Reading passage:
Import Vocabulary from Word Documents

This skill extracts Arabic vocabulary from .docx files and imports them into the flashcard system.

Workflow Overview

•Extract → Parse .docx with pandoc
•Generate → Create markdown file with extracted vocabulary
•Confirm → Ask user which words to import
•Import → Create cards via API
•Archive → Move files to processed/ folder

Step 1: Extract Text from Document

Use pandoc to convert the Word document to markdown:

bash

pandoc "path/to/document.docx" -t markdown

Step 2: Parse and Generate Markdown

From the extracted content, identify vocabulary entries and create a markdown file in the same directory as the source document.

Filename pattern: {original_name}.vocab.md

Example: صفات.docx → صفات.vocab.md

Markdown format:

markdown

# Vocabulary: صفات (Adjectives)

Source: صفات.docx
Extracted: 2024-01-15
Category: Adjectives

## Words

| # | Arabic | English | Notes | Import |
|---|--------|---------|-------|--------|
| 1 | جديد / جديدة | new | masc/fem | ✓ |
| 2 | قديم / قديمة | old | masc/fem | ✓ |
| 3 | ثقيل / ثقيلة | heavy | masc/fem | ✓ |
| 4 | خفيف / خفيفة | light | masc/fem | ✓ |

## Summary

- Total words found: 12
- Ready to import: 12
- Skipped: 0

Parsing rules:

•Strip {dir="rtl"} markers from Arabic text
•Ignore image references like ![...](media/...)
•Skip exercise blanks (____), instructions, non-vocabulary content
•Handle masculine/feminine pairs: "جديد- جديدة" → "جديد / جديدة"
•Preserve Arabic diacritics (tashkeel)

Step 3: Ask for Confirmation

Present the generated markdown to the user and ask:

code

I've extracted 12 vocabulary items from "صفات.docx"

Category detected: Adjectives (صفات)
Target deck: [New deck "Adjectives (صفات)" / Existing deck "..."]

Preview:
1. جديد / جديدة - new
2. قديم / قديمة - old
3. ثقيل / ثقيلة - heavy
...

Would you like to:
- Import all words
- Review the full list in صفات.vocab.md first
- Skip certain words (specify which)

Step 4: Check/Create Deck

Check existing decks:

bash

curl -s http://localhost:3001/api/decks

Determine deck:

•
Check filename for category hints:
- •"صفات" = Adjectives
- •"أسماء" = Nouns
- •"أفعال" = Verbs
- •"definite article" = Grammar
•Match against existing deck names
•If no match: create new deck or use "Import YYYY-MM-DD"

Data provided:
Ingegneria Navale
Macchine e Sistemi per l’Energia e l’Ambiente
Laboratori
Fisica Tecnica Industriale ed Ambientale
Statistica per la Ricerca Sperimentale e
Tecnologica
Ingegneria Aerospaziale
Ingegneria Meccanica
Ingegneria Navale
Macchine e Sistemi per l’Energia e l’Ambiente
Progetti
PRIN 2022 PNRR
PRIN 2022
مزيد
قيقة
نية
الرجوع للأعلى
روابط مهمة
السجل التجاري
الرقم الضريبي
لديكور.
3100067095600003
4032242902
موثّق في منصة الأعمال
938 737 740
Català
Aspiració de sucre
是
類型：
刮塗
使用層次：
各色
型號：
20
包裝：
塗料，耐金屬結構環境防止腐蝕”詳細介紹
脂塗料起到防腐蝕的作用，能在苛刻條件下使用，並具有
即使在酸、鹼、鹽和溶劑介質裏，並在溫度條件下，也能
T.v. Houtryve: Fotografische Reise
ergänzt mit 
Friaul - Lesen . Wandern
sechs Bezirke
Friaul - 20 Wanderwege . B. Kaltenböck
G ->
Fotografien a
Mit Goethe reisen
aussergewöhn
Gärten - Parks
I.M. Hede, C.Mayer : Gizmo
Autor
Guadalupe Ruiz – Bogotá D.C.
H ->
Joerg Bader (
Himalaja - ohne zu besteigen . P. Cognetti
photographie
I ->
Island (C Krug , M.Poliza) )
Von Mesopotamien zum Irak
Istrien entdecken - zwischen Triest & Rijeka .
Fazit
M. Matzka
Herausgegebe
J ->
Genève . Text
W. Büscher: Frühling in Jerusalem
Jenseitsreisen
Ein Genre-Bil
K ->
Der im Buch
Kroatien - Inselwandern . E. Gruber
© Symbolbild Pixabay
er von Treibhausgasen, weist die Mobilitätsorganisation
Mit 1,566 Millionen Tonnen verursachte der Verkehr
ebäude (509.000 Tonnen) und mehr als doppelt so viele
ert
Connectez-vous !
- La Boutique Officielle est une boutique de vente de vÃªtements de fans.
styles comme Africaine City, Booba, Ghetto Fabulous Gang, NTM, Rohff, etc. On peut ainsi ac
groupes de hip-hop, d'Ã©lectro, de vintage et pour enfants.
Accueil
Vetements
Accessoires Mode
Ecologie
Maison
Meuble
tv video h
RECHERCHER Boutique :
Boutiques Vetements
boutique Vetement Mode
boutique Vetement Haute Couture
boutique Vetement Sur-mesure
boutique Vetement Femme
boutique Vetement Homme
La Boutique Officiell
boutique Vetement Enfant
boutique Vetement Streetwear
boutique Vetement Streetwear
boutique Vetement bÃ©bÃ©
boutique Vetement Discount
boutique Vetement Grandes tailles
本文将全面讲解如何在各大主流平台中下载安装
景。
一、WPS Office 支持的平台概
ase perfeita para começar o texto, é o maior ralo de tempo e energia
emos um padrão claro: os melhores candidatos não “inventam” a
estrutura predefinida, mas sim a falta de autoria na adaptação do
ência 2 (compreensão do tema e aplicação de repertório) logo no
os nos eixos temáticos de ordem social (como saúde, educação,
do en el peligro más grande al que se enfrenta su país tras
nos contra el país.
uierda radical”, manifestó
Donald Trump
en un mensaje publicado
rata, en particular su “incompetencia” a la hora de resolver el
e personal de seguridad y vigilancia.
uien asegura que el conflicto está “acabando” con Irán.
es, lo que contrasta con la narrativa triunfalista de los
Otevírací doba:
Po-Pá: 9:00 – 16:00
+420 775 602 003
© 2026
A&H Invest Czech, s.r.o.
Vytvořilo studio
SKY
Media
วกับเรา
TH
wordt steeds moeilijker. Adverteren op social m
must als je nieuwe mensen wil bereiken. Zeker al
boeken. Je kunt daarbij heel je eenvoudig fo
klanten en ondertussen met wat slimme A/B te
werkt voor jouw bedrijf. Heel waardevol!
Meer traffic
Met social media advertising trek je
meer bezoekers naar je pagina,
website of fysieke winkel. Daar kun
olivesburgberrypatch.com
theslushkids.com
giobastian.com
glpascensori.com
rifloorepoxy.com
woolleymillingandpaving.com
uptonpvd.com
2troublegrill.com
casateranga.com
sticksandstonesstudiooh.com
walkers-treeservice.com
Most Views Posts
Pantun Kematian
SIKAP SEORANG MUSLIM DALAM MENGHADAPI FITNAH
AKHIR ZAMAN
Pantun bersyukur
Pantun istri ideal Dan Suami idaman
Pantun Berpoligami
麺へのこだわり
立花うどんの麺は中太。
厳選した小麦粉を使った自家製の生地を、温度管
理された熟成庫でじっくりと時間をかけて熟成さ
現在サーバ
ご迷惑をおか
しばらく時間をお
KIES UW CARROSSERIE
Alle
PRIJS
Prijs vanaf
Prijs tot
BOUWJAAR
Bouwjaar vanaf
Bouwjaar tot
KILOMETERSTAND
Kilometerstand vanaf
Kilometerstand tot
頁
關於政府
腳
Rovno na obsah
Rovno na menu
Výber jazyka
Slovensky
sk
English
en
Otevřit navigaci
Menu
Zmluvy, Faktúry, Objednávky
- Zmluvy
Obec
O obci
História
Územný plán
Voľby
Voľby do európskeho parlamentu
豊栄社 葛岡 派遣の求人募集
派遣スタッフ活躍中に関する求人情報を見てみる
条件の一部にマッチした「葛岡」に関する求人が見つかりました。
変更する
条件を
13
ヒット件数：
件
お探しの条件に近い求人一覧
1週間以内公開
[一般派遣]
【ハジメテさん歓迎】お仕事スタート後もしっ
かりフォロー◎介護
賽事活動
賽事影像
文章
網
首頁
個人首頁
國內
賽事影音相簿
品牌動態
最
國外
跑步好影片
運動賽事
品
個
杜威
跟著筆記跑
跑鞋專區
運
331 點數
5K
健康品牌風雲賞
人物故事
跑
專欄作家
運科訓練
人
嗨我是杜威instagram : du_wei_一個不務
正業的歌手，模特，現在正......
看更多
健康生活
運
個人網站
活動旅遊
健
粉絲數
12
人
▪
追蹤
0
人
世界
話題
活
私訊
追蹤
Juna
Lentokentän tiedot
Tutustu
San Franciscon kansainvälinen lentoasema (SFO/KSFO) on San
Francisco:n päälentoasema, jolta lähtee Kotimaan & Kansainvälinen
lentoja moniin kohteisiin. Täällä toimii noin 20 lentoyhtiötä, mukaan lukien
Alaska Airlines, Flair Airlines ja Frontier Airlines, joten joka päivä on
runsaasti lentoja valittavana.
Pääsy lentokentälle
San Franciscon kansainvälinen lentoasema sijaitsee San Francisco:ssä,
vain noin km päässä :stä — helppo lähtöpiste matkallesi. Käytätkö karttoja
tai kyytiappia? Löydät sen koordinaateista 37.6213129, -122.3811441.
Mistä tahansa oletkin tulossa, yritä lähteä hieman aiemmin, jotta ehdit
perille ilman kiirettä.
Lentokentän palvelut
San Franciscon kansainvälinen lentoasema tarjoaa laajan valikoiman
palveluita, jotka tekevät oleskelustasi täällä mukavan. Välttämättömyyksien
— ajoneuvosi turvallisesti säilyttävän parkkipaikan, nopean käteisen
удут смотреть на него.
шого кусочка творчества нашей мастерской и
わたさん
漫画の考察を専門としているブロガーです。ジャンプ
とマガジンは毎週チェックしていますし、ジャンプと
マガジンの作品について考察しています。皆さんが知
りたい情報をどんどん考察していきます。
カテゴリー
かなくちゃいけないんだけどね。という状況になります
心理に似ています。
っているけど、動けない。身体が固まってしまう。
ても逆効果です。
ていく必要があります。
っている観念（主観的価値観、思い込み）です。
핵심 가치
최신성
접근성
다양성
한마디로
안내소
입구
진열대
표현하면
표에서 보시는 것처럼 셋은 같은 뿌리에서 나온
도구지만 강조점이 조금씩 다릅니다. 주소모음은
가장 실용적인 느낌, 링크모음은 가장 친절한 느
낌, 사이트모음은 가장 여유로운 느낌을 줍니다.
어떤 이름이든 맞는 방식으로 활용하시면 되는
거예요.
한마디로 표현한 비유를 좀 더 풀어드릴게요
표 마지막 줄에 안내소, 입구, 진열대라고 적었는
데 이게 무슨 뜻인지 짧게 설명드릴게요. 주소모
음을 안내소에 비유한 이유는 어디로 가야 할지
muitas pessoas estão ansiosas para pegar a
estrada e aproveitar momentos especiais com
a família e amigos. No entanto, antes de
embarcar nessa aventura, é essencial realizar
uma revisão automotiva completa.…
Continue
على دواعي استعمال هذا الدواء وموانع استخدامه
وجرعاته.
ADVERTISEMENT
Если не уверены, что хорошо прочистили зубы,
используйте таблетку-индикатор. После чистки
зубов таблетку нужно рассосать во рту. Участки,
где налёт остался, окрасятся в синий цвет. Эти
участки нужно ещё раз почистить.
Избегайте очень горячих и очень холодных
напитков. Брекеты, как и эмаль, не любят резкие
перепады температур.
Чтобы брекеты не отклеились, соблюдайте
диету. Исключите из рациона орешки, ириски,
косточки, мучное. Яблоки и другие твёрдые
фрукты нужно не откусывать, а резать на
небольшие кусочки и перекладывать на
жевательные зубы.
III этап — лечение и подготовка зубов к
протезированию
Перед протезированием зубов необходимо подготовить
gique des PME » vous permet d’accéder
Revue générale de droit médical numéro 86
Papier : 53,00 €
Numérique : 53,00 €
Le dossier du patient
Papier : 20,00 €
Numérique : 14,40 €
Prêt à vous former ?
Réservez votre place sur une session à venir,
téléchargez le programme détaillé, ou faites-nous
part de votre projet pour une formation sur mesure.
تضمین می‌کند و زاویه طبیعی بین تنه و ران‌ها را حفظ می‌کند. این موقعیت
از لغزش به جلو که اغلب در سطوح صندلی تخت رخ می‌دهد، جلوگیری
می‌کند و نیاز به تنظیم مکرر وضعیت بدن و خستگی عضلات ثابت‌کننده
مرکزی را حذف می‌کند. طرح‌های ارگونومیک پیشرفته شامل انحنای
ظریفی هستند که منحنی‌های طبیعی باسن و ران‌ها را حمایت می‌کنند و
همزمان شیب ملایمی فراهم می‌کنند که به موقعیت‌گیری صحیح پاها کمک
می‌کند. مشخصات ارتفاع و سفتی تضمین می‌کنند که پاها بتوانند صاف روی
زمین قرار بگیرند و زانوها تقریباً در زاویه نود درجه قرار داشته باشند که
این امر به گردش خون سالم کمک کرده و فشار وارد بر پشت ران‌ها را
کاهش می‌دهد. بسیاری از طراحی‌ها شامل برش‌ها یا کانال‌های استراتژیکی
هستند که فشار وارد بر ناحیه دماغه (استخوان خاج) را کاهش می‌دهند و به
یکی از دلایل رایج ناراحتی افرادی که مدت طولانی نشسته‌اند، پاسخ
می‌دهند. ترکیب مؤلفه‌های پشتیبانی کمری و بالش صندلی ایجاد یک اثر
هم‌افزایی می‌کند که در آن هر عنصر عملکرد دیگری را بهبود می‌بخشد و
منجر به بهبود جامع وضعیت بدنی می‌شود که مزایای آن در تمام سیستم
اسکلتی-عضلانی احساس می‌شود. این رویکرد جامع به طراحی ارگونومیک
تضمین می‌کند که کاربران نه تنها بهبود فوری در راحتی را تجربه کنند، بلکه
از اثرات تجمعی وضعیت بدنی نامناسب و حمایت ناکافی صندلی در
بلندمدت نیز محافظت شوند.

Activity list:
#1 Answer these questions using the vocabulary import guide.
(a) Which tool converts the Word document to markdown?
(b) In the workflow overview, which folder are files moved to during the archive stage?
(c) Which category does the filename hint "أفعال" indicate?
#2 Write the next part of the vocabulary import guide, picking up after its last sentence.
The entries can be left aside.

Per-task answers:
#1
(a) pandoc
(b) processed/
(c) Verbs

#2
Create new deck (if needed):

bash

curl -X POST "http://localhost:3000/api/decks" \
  -H "Content-Type: application/json" \
  -d '{"name": "Adjectives (صفات)", "description": "Imported from صفات.docx"}'

Step 5: Import Cards via API

bash

curl -X POST "http://localhost:3000/api/decks/{deck_id}/cards" \
  -H "Content-Type: application/json" \
  -d '[
    {"front": "جديد / جديدة", "back": "new", "notes": "masc/fem"},
    {"front": "قديم / قديمة", "back": "old", "notes": "masc/fem"}
  ]'

Step 6: Archive to Processed Folder

After successful import, move both files to a processed/ subfolder:

bash

# Create processed folder if it doesn't exist
mkdir -p "path/to/processed"

# Move the original docx
mv "path/to/document.docx" "path/to/processed/"

# Move the generated vocab markdown
mv "path/to/document.vocab.md" "path/to/processed/"

Folder structure after processing:

code

example-arabic-docs/
├── processed/
│   ├── صفات.docx
│   ├── صفات.vocab.md
│   ├── الأسماء.docx
│   └── الأسماء.vocab.md
└── new-document.docx  (not yet processed)

Step 7: Report Results

code

✓ Imported 12 cards to deck "Adjectives (صفات)" (ID: 5)

Files archived:
  → processed/صفات.docx
  → processed/صفات.vocab.md

View deck: http://localhost:3000/deck/5

Error Handling

•If dev server isn't running: prompt user to run npm run dev
•If API call fails: keep files in original location, report error
•If no vocabulary found: create empty .vocab.md noting "No vocabulary extracted"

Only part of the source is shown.